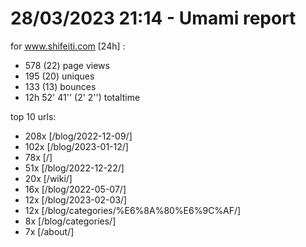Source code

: # 28/03/2023 21:14 - Umami report
for www.shifeiti.com [24h] :

 - 578 (22) page views
 - 195 (20) uniques
 - 133 (13) bounces
 - 12h 52' 41'' (2' 2'') totaltime


top 10 urls:
 - 208x [/blog/2022-12-09/]
 - 102x [/blog/2023-01-12/]
 - 78x [/]
 - 51x [/blog/2022-12-22/]
 - 20x [/wiki/]
 - 16x [/blog/2022-05-07/]
 - 12x [/blog/2023-02-03/]
 - 12x [/blog/categories/%E6%8A%80%E6%9C%AF/]
 - 8x [/blog/categories/]
 - 7x [/about/]


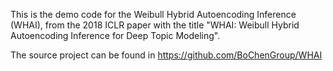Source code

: This is the demo code for the Weibull Hybrid Autoencoding Inference (WHAI), from the 2018 ICLR paper with the title "WHAI: Weibull Hybrid Autoencoding Inference for Deep Topic Modeling".

The source project can be found in https://github.com/BoChenGroup/WHAI
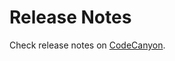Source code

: # Release Notes

Check release notes on [CodeCanyon](https://codecanyon.net/item/jobbox-laravel-job-portal-multilingual-system/42582644).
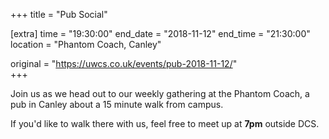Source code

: +++
title = "Pub Social"

[extra]
time = "19:30:00"
end_date = "2018-11-12"
end_time = "21:30:00"
location = "Phantom Coach, Canley"

original = "https://uwcs.co.uk/events/pub-2018-11-12/"    
+++

Join us as we head out to our weekly gathering at the Phantom Coach, a pub in Canley about a 15 minute walk from campus.

If you'd like to walk there with us, feel free to meet up at **7pm** outside DCS.

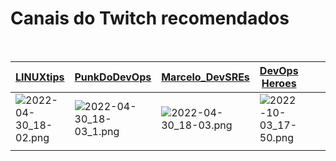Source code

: # Canais do Twitch recomendados
<br>


|[**LINUXtips**](https://www.twitch.tv/linuxtips)|[**PunkDoDevOps**](https://www.twitch.tv/punkdodevops)|[Marcelo_DevSREs](https://www.twitch.tv/marcelo_devsres)|[DevOps Heroes](https://www.twitch.tv/devopsheroes)  |  |  |  |
|--|--|--|--|--|--|--|
|![2022-04-30_18-02.png](https://drive.google.com/uc?export=view&id=1pNMd_MTO_pLonqhd9FO0cbJTGE681xcG)|![2022-04-30_18-03_1.png](https://drive.google.com/uc?export=view&id=1HB7ckjoZpO8XGpkiow3Lqe-7rVducTJH)|![2022-04-30_18-03.png](https://drive.google.com/uc?export=view&id=1EPCXY1DIn1up0VZ3YoHq42rq7sMrRkx3)|![2022-10-03_17-50.png](https://drive.google.com/uc?export=view&id=1u0bxZwi8J71s_gMtbUJpwsjb_Ux5sBrT)  |  |  |  |
|  |  |  |  |  |  |  |




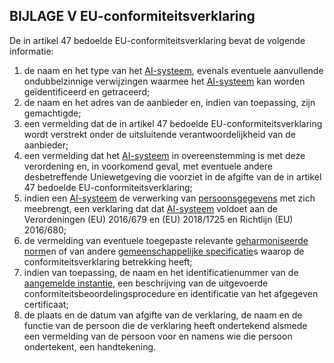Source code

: ## BIJLAGE V EU-conformiteitsverklaring 
De in artikel 47 bedoelde EU-conformiteitsverklaring bevat de volgende informatie: 
1. de naam en het type van het [AI-systeem](a3.md#^ai-systeem), evenals eventuele aanvullende ondubbelzinnige verwijzingen waarmee het [AI-systeem](a3.md#^ai-systeem) kan worden geïdentificeerd en getraceerd; 
2. de naam en het adres van de aanbieder en, indien van toepassing, zijn gemachtigde; 
3. een vermelding dat de in artikel 47 bedoelde EU-conformiteitsverklaring wordt verstrekt onder de uitsluitende verantwoordelijkheid van de aanbieder; 
4. een vermelding dat het [AI-systeem](a3.md#^ai-systeem) in overeenstemming is met deze verordening en, in voorkomend geval, met eventuele andere desbetreffende Uniewetgeving die voorziet in de afgifte van de in artikel 47 bedoelde EU-conformiteitsverklaring; 
5. indien een [AI-systeem](a3.md#^ai-systeem) de verwerking van [persoonsgegevens](a3.md#^persg) met zich meebrengt, een verklaring dat dat [AI-systeem](a3.md#^ai-systeem) voldoet aan de Verordeningen (EU) 2016/679 en (EU) 2018/1725 en Richtlijn (EU) 2016/680; 
6. de vermelding van eventuele toegepaste relevante [geharmoniseerde norm](a3.md#^hnorm)en of van andere [gemeenschappelijke specificatie](a3.md#^gespec)s waarop de conformiteitsverklaring betrekking heeft; 
7. indien van toepassing, de naam en het identificatienummer van de [aangemelde instantie](a3.md#^aanins), een beschrijving van de uitgevoerde conformiteitsbeoordelingsprocedure en identificatie van het afgegeven certificaat; 
8. de plaats en de datum van afgifte van de verklaring, de naam en de functie van de persoon die de verklaring heeft ondertekend alsmede een vermelding van de persoon voor en namens wie die persoon ondertekent, een handtekening.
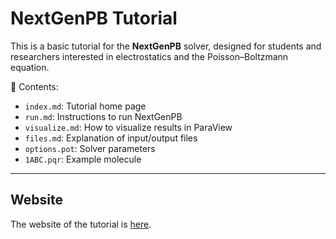 # NextGenPB Tutorial

This is a basic tutorial for the **NextGenPB** solver, designed for students and researchers interested in electrostatics and the Poisson–Boltzmann equation.

📂 Contents:
- `index.md`: Tutorial home page
- `run.md`: Instructions to run NextGenPB
- `visualize.md`: How to visualize results in ParaView
- `files.md`: Explanation of input/output files
- `options.pot`: Solver parameters
- `1ABC.pqr`: Example molecule

---

## Website

The website of the tutorial is [here](https://vdiflorio.github.io/nextgenpb_tutorial).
#####
What needs to be done >>
From the listing above, pick out every line containing "page".

Reply >>
 - 578 (22) page views
- `index.md`: Tutorial home page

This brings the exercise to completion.